### Records from a collection

+---+

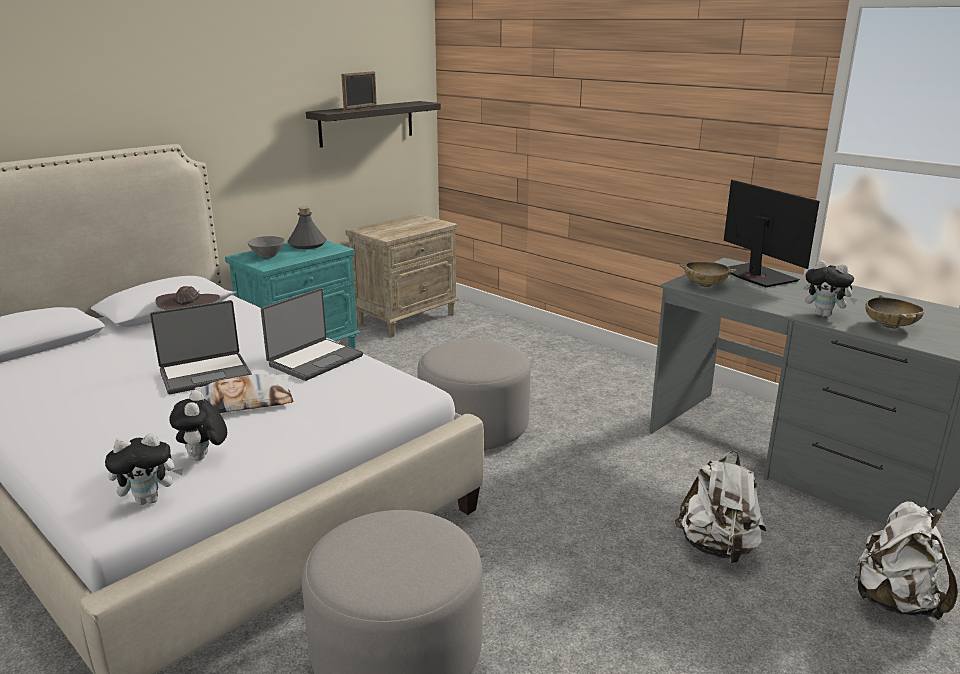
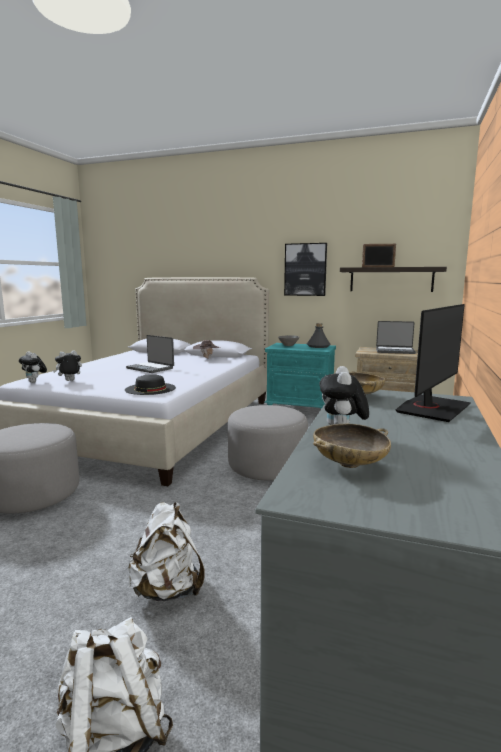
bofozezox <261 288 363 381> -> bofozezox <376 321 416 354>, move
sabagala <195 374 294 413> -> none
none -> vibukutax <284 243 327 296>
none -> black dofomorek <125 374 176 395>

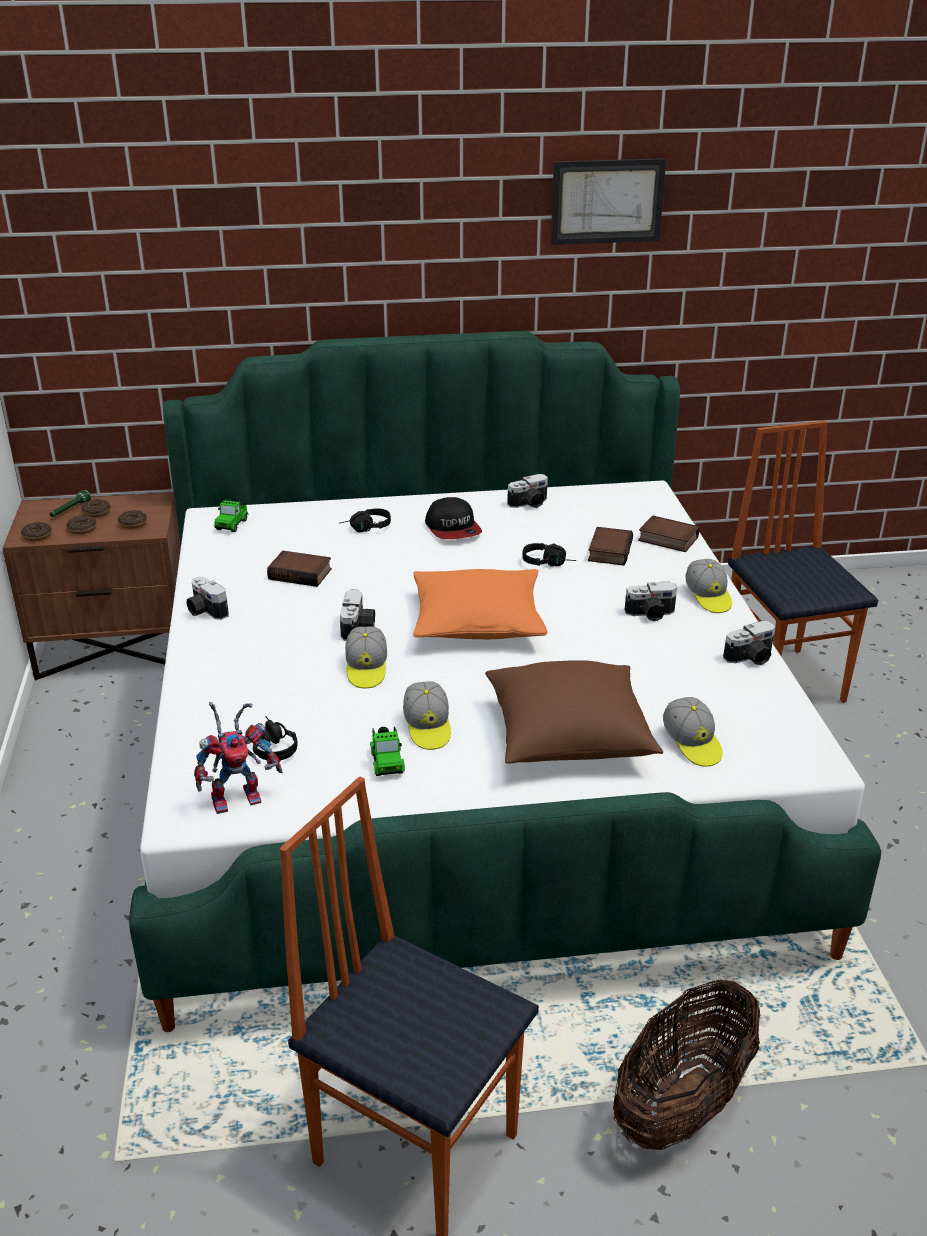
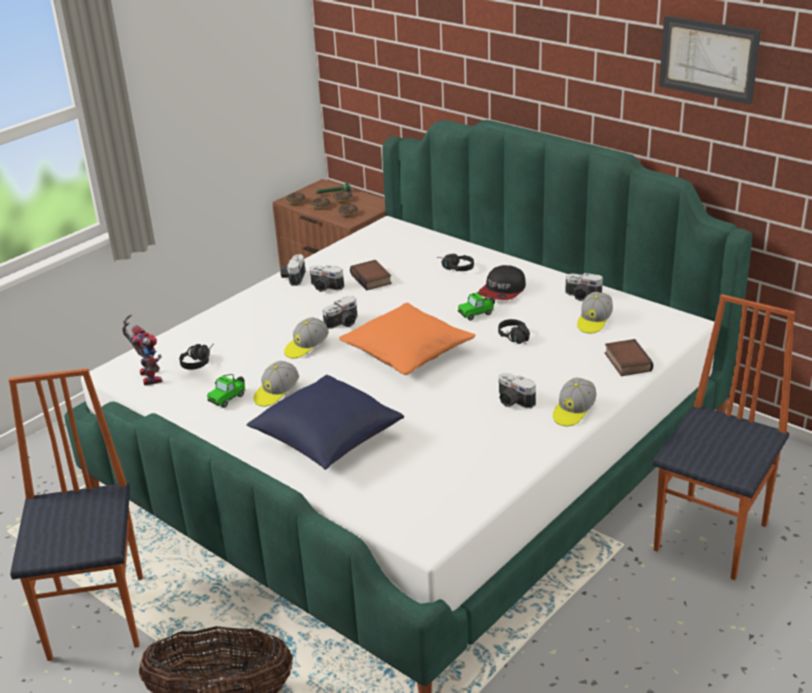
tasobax <214 499 249 532> -> tasobax <458 292 495 321>, move
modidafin <588 527 633 565> -> none
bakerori <723 621 775 665> -> bakerori <310 265 344 292>, move
brown sabagala <485 660 663 763> -> blue sabagala <247 375 404 470>
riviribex <663 697 723 767> -> riviribex <577 292 613 334>, move
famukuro <194 702 283 814> -> famukuro <122 315 162 386>, 135 degrees counterclockwise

+---+

### PROMPT
Could you return the lines in the entries above that contain "none"?

### ANSWER BELOW
sabagala <195 374 294 413> -> none
none -> vibukutax <284 243 327 296>
none -> black dofomorek <125 374 176 395>
modidafin <588 527 633 565> -> none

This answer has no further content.